◆ **WORK TO BE COMPLETED**
Every record below must be retyped exactly, with the pictures left out.

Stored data

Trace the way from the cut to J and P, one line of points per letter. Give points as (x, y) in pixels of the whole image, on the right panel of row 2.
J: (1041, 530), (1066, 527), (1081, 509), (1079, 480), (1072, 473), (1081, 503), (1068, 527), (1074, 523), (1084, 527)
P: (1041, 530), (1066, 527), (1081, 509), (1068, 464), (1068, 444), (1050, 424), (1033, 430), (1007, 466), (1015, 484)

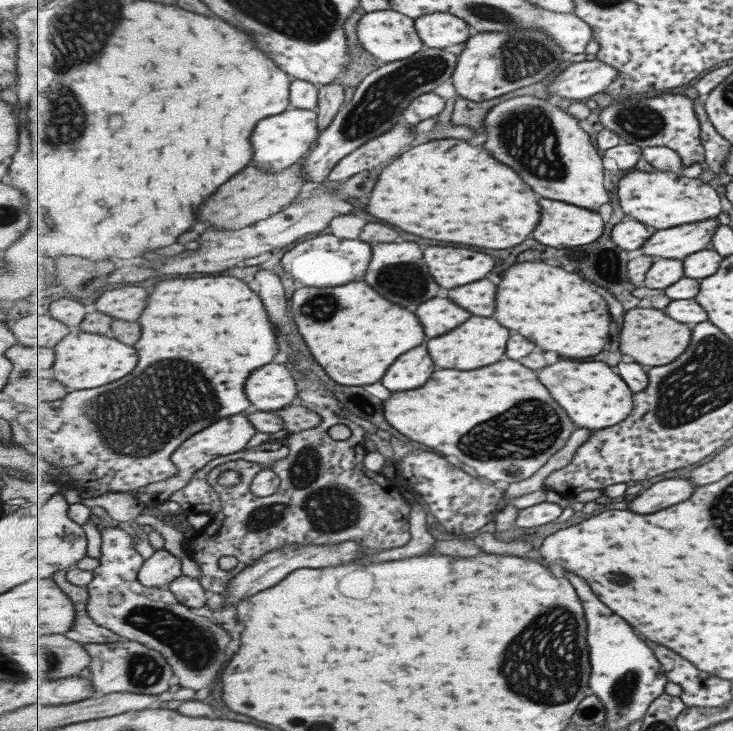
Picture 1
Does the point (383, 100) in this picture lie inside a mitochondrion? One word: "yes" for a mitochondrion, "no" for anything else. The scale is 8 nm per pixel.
yes

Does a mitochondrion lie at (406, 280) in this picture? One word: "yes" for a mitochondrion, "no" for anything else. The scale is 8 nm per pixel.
yes

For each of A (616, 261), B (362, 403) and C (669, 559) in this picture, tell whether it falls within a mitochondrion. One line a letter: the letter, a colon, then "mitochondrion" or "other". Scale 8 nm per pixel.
A: mitochondrion
B: mitochondrion
C: other

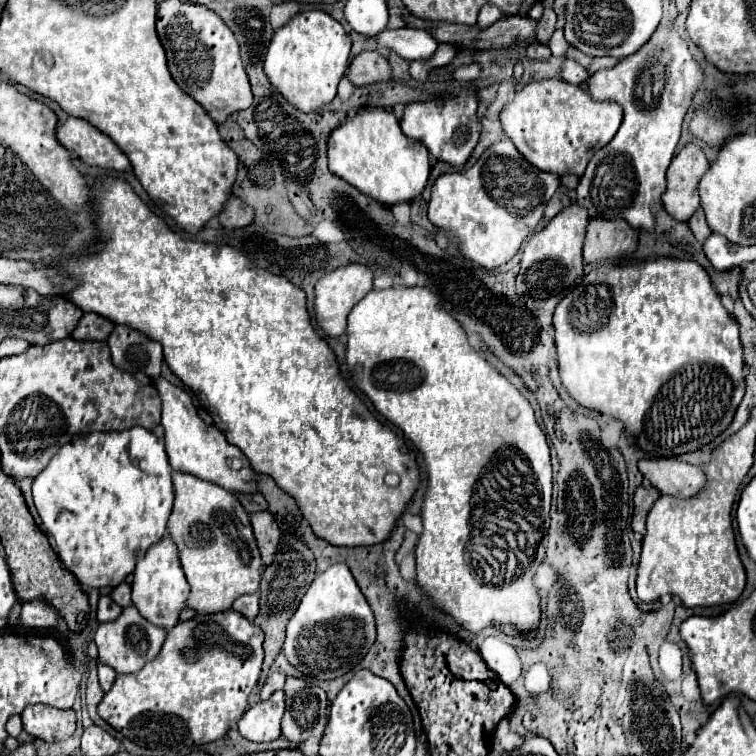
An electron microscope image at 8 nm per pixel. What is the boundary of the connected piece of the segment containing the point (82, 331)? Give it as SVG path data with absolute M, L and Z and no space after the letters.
M86 313L78 327L74 329L72 337L80 339L80 341L104 341L108 339L110 331L114 329L114 323L98 313Z

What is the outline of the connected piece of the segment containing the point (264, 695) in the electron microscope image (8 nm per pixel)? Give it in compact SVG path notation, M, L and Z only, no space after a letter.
M274 671L274 673L268 677L268 681L264 683L264 687L262 687L262 691L260 691L258 697L260 697L260 699L268 699L268 695L274 693L276 689L284 689L284 679L286 679L284 673Z

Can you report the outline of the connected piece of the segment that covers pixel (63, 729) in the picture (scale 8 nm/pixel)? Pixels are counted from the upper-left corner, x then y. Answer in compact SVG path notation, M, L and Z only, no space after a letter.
M28 705L22 711L24 729L44 741L64 741L76 729L76 715L72 709L62 711L50 705Z

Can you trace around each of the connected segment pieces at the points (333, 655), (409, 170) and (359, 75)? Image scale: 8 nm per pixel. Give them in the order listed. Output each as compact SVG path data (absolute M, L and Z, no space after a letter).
M338 563L338 565L328 567L324 573L318 573L312 585L308 587L306 595L302 597L300 607L296 609L294 617L288 621L288 631L286 631L286 641L284 641L282 651L286 659L304 675L316 677L316 679L336 679L348 673L350 669L354 669L370 651L374 641L376 641L374 613L370 611L366 597L362 597L362 591L358 583L354 581L350 569L344 563Z
M376 107L360 109L330 133L328 163L334 175L384 205L412 201L424 191L430 175L430 159L424 143L408 139L394 113Z
M364 51L356 55L348 67L346 77L352 85L362 87L376 81L386 81L392 77L392 69L388 59L378 51Z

◆ **SOLUTION TO THIS EXERCISE**
Trace the way from the cut to J and P, one line of points per letter. Give points as (x, y) in pixels of the whole image, on the right panel of row 2.
J: (1041, 530), (1066, 527), (1081, 509), (1079, 480), (1072, 473), (1081, 503), (1068, 527), (1074, 523), (1084, 527)
P: (1041, 530), (1066, 527), (1081, 509), (1068, 464), (1068, 444), (1050, 424), (1033, 430), (1007, 466), (1015, 484)

Picture 1
Does the point (383, 100) in this picture lie inside a mitochondrion? One word: "yes" for a mitochondrion, "no" for anything else. The scale is 8 nm per pixel.
yes

Does a mitochondrion lie at (406, 280) in this picture? One word: "yes" for a mitochondrion, "no" for anything else. The scale is 8 nm per pixel.
yes

For each of A (616, 261), B (362, 403) and C (669, 559) in this picture, tell whether it falls within a mitochondrion. One line a letter: the letter, a colon, then "mitochondrion" or "other". Scale 8 nm per pixel.
A: mitochondrion
B: mitochondrion
C: other

An electron microscope image at 8 nm per pixel. What is the boundary of the connected piece of the segment containing the point (82, 331)? Give it as SVG path data with absolute M, L and Z and no space after the letters.
M86 313L78 327L74 329L72 337L80 339L80 341L104 341L108 339L110 331L114 329L114 323L98 313Z

What is the outline of the connected piece of the segment containing the point (264, 695) in the electron microscope image (8 nm per pixel)? Give it in compact SVG path notation, M, L and Z only, no space after a letter.
M274 671L274 673L268 677L268 681L264 683L264 687L262 687L262 691L260 691L258 697L260 697L260 699L268 699L268 695L274 693L276 689L284 689L284 679L286 679L284 673Z

Can you report the outline of the connected piece of the segment that covers pixel (63, 729) in the picture (scale 8 nm/pixel)? Pixels are counted from the upper-left corner, x then y. Answer in compact SVG path notation, M, L and Z only, no space after a letter.
M28 705L22 711L24 729L44 741L64 741L76 729L76 715L72 709L62 711L50 705Z

Can you trace around each of the connected segment pieces at the points (333, 655), (409, 170) and (359, 75)? Image scale: 8 nm per pixel. Give them in the order listed. Output each as compact SVG path data (absolute M, L and Z, no space after a letter).
M338 563L338 565L328 567L324 573L318 573L312 585L308 587L306 595L302 597L300 607L296 609L294 617L288 621L288 631L286 631L286 641L284 641L282 651L286 659L304 675L316 677L316 679L336 679L348 673L350 669L354 669L370 651L374 641L376 641L374 613L370 611L366 597L362 597L362 591L358 583L354 581L350 569L344 563Z
M376 107L360 109L330 133L328 163L334 175L384 205L412 201L424 191L430 175L430 159L424 143L408 139L394 113Z
M364 51L356 55L348 67L346 77L352 85L362 87L376 81L386 81L392 77L392 69L388 59L378 51Z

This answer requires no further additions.